*Instructions for the task*
Take the lines below beginning at the line that has "Figure 5: The" and stopping after the line that has "relationship between intestinal", and print them exactly as they are, with no other lines.

**** Supplied data

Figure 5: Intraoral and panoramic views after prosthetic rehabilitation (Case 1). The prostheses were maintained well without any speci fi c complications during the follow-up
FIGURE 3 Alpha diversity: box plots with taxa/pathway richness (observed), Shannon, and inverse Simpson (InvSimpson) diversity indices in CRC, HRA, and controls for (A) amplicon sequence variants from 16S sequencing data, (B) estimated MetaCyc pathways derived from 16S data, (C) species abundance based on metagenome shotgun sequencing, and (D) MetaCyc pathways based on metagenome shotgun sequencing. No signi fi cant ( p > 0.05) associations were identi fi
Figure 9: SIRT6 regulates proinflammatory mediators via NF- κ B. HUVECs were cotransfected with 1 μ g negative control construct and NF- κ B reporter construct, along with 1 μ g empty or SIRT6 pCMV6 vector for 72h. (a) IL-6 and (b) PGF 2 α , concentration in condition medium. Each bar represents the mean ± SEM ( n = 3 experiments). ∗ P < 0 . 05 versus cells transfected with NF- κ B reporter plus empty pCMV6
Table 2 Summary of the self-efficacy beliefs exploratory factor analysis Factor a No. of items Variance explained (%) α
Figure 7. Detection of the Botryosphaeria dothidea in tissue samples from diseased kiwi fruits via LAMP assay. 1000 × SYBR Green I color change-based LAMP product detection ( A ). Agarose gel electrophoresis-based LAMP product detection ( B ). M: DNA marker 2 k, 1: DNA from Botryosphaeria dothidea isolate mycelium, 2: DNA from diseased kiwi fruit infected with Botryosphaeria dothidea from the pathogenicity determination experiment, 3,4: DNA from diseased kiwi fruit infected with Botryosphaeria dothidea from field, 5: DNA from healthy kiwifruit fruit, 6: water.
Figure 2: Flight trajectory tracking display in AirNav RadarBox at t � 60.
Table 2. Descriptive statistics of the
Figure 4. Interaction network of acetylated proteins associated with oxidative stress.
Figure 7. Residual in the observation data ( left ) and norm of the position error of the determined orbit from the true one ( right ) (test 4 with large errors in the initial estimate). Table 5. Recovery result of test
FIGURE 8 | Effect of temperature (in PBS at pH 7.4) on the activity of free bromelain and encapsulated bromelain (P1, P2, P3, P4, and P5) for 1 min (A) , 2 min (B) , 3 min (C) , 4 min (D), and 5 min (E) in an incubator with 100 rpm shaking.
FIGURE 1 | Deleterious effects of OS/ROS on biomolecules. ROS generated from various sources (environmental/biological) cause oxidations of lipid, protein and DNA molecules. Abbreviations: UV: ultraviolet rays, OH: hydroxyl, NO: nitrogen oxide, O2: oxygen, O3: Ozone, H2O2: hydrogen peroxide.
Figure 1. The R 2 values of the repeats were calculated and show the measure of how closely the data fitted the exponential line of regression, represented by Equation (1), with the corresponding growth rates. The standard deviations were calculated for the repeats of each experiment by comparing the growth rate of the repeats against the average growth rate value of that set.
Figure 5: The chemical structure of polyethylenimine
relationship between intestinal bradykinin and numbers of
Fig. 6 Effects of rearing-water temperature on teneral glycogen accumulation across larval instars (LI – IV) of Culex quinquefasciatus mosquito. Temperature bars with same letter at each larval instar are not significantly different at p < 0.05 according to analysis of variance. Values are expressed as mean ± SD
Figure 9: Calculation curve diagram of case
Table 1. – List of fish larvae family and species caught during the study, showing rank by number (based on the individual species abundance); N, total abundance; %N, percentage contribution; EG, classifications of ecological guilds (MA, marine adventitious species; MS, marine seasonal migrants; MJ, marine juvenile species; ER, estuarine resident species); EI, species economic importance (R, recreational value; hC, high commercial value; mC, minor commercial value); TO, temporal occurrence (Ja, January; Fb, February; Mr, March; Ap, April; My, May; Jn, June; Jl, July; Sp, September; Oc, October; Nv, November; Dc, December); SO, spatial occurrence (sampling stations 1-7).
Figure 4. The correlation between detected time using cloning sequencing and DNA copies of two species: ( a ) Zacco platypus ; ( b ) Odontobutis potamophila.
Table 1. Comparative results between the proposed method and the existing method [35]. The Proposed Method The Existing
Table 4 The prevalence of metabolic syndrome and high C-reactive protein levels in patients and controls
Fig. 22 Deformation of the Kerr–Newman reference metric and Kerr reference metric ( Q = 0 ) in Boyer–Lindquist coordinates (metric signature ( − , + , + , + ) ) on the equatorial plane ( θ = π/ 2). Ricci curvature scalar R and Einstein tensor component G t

********

*Completed task*
Figure 5: The chemical structure of polyethylenimine
relationship between intestinal bradykinin and numbers of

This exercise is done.